Only the conservative, tradition-bound ideologues in the Soviet Union hold the views which most Americans believe guide Soviet thinking about the third world - namely, that third-world grievances and animosities toward the West serve Soviet interests. They maintain that Lenin's thesis on the natural alliance between Soviet Russia and the oppressed colonial peoples against the imperialist powers operates as well today as it did when first stated 65 years ago.
These ideologues are rarely starry-eyed Marxists who hold that international solidarity obliges the socialist states to support the political and economic liberation of the less-developed countries (LDCs). But they do believe that manipulation of the third world's complaints and demands well serves Soviet rivalry with the United States.
At the opposite extreme are the forward-looking globalists. Unlike the entrenched ideologues who have held stage center since the start of Soviet involvement in the third world during the mid-1950s, this group has become vocal only in the past two years. They do not regard the problems of the developing countries as a useful lever for tilting the balance of forces in favor of the USSR but as threats to international equilibrium and peace.

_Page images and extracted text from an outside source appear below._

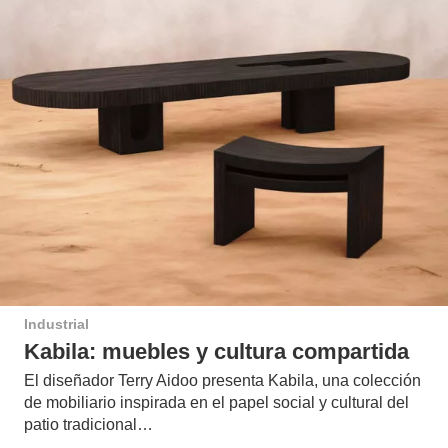
Industrial
Kabila: muebles y cultura compartida
El diseñador Terry Aidoo presenta Kabila, una colección
de mobiliario inspirada en el papel social y cultural del
patio tradicional…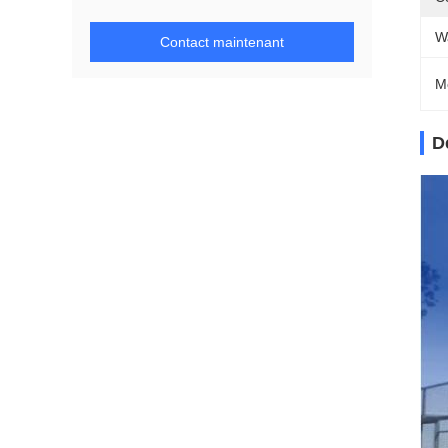
W
Contact maintenant
M
D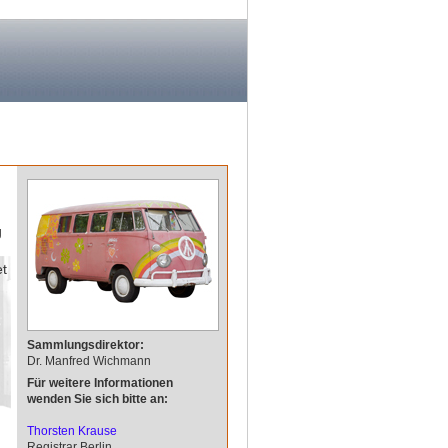
g
et
Sammlungsdirektor:
Dr. Manfred Wichmann
Für weitere Informationen
wenden Sie sich bitte an:
Thorsten Krause
Registrar Berlin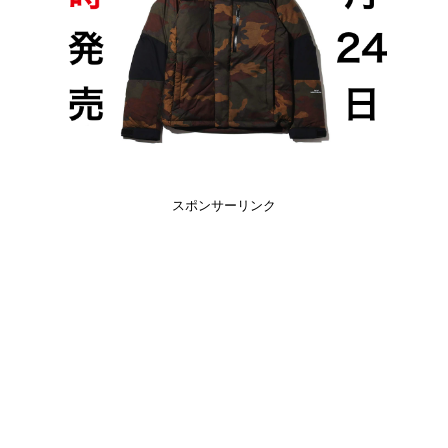
スポンサーリンク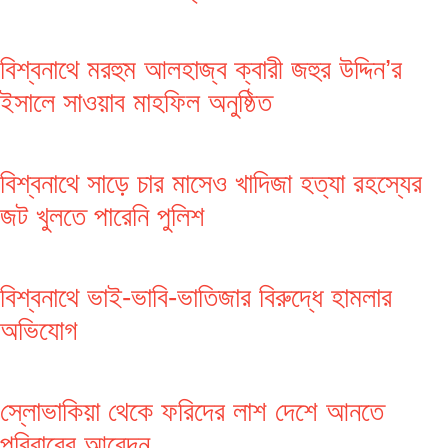
বিশ্বনাথে মরহুম আলহাজ্ব ক্বারী জহুর উদ্দিন’র
ইসালে সাওয়াব মাহফিল অনুষ্ঠিত
বিশ্বনাথে সাড়ে চার মাসেও খাদিজা হত্যা রহস্যের
জট খুলতে পারেনি পুলিশ
বিশ্বনাথে ভাই-ভাবি-ভাতিজার বিরুদ্ধে হামলার
অভিযোগ
স্লোভাকিয়া থেকে ফরিদের লাশ দেশে আনতে
পরিবারের আবেদন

The globalists argue that the growing gap between the LDCs and the advanced industrial states has created a sense of alienation which has transformed the nationalism directed against the West into a third-world chauvinism. That superheated nationalism is deemed hostile to all industrialized nations, regardless of whether they are socialist or capitalist.
In addition, the globalists see the increasing poverty of these areas as causing political and social unrest, which in turn leads to civil and interstate strife that can bring great-power involvement. What aggravates the situation is the steep rise in the military spending of the third-world regimes. Their policy diverts scarce resources from pressing domestic needs and retards development, there-by contributing to further destabilization and fanning local and larger confla-grations.
The globalists have not explicitly proposed an international code of conduct to reduce the likelihood of great-power confrontation on third world-related issues. But they concede that the socialist (i.e., communist) bloc does not have all the answers. They urge broad, constructive cooperation of all the advanced countries in solving the problems that create unrest in the LDCs - overpopulation, food shortages, and backwardness. Moreover, they consider access to raw materials another destabilizing factor and advocate global regulations to assure the legitimate interests not only of the producing LDCs but also of all the consuming industrial states.
Between these polar positions are the skeptical realists who have been arguing since 1977-78 that, in effect, the LDCs behave like the proverbial calves that are suckled by two cows. Accordingly, they hold that too close an identification of Soviet interests with those of the third world is counterproductive and far too expensive. It sours Russia's relations with the West, and it costs too much in economic aid.
In order to create a safer distance between the USSR and the third world that would enable Moscow to conduct a policy based on careful cost-benefit analyses rather than on outdated ideology, the realists seek to puncture the doctrinaire claims of the conser-vatives. They point out that the colonial stage of imperialism is over. Instead of being helpless victims of exploitation who automatically gravitate toward the communist bloc, the LDCs have become independent actors in international relations and on the world market. The policy implication is that the third world can well take care of its own interests and does not need Soviet support.
Granted, Soviet experts - even those who work on the research staff of the Central Committee - do not formulate Soviet foreign policy. Nevertheless, their controversies help shape the mental climate in which decisions are made.
American policymakers and the public should be better acquainted with the range of opinions in the USSR. This is crucial at present when the time seems auspicious for reassessing Soviet-American difficulties and perhaps making progress on some hard issues. An awareness of the discernment and nuances in Soviet views about the price of instability in the third world could help in arriving at some common understanding on the ground rules that should govern and contain the Soviet-American competition.